[RECORDS FOR THE TASK — start]

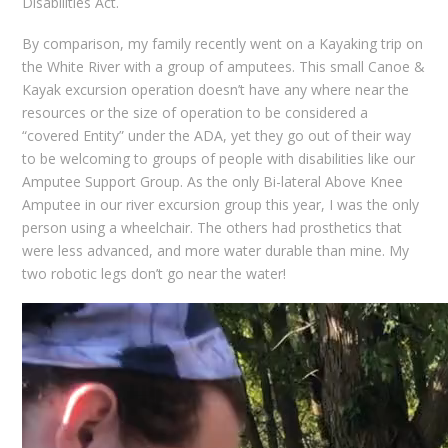
Disabilities Act.
By comparison, my family recently went on a Kayaking trip on
the White River with a group of amputees. This small Canoe &
Kayak excursion operation doesn’t have any where near the
resources or the size of operation to be considered a
“covered Entity” under the ADA, yet they go out of their way
to be welcoming to groups of people with disabilities like our
Amputee Support Group. As the only Bi-lateral Above Knee
Amputee in our river excursion group this year, I was the only
person using a wheelchair. The others had prosthetics that
were less advanced, and more water durable than mine. My
two robotic legs don’t go near the water!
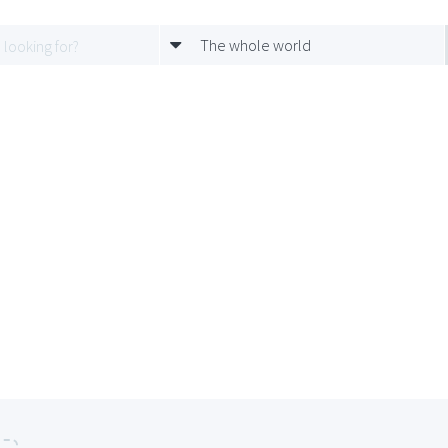
The whole world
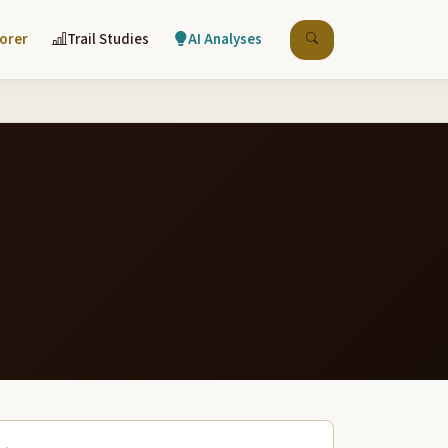
lorer
Trail Studies
AI Analyses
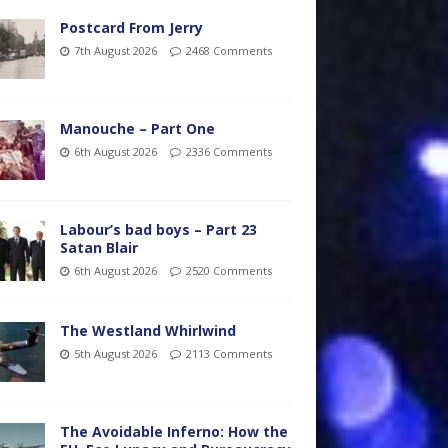
Postcard From Jerry
7th August 2026
2468 Comments
Manouche – Part One
6th August 2026
2336 Comments
Labour’s bad boys – Part 23
Satan Blair
6th August 2026
2520 Comments
The Westland Whirlwind
5th August 2026
2113 Comments
The Avoidable Inferno: How the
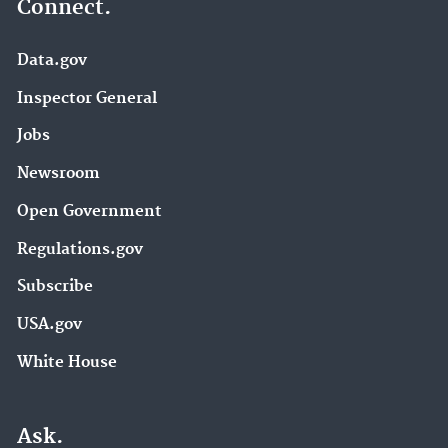
Connect.
Data.gov
Inspector General
Jobs
Newsroom
Open Government
Regulations.gov
Subscribe
USA.gov
White House
Ask.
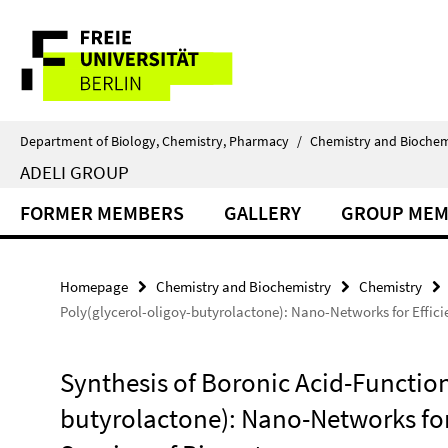
Springe
Service
direkt
zu
Navigation
Inhalt
Department of Biology, Chemistry, Pharmacy
/
Chemistry and Biochem
ADELI GROUP
FORMER MEMBERS
GALLERY
GROUP MEM
Homepage
Chemistry and Biochemistry
Chemistry
Poly(glycerol-oligoγ-butyrolactone): Nano-Networks for Effici
Synthesis of Boronic Acid-Function
butyrolactone): Nano-Networks for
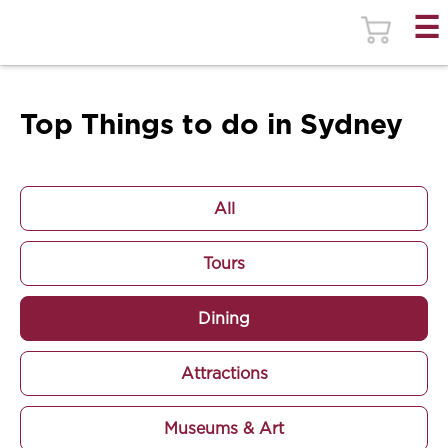
Top Things to do in Sydney
All
Tours
Dining
Attractions
Museums & Art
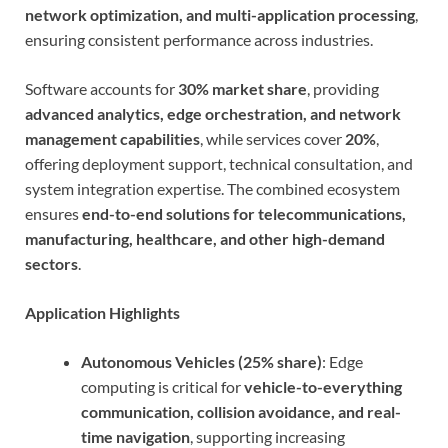
network optimization, and multi-application processing
,
ensuring consistent performance across industries.
Software accounts for
30% market share
, providing
advanced analytics, edge orchestration, and network
management capabilities
, while services cover
20%
,
offering deployment support, technical consultation, and
system integration expertise. The combined ecosystem
ensures
end-to-end solutions for telecommunications,
manufacturing, healthcare, and other high-demand
sectors
.
Application Highlights
Autonomous Vehicles (25% share)
: Edge
computing is critical for
vehicle-to-everything
communication, collision avoidance, and real-
time navigation
, supporting increasing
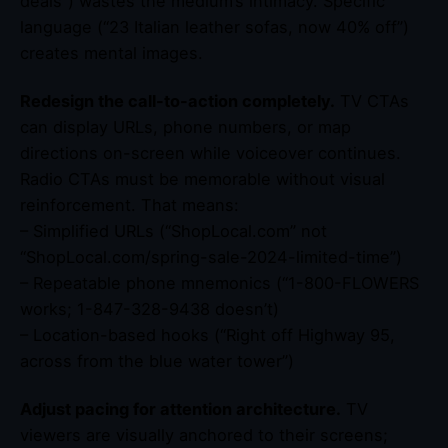
deals”) wastes the medium’s intimacy. Specific
language (“23 Italian leather sofas, now 40% off”)
creates mental images.
Redesign the call-to-action completely.
TV CTAs
can display URLs, phone numbers, or map
directions on-screen while voiceover continues.
Radio CTAs must be memorable without visual
reinforcement. That means:
– Simplified URLs (“ShopLocal.com” not
“ShopLocal.com/spring-sale-2024-limited-time”)
– Repeatable phone mnemonics (“1-800-FLOWERS
works; 1-847-328-9438 doesn’t)
– Location-based hooks (“Right off Highway 95,
across from the blue water tower”)
Adjust pacing for attention architecture.
TV
viewers are visually anchored to their screens;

[RECORDS FOR THE TASK — finish]

— EXERCISE AIM —
Report all lines in the records that include the string "Comments".

— EXERCISE SOLUTION —
2468 Comments
2336 Comments
2520 Comments
2113 Comments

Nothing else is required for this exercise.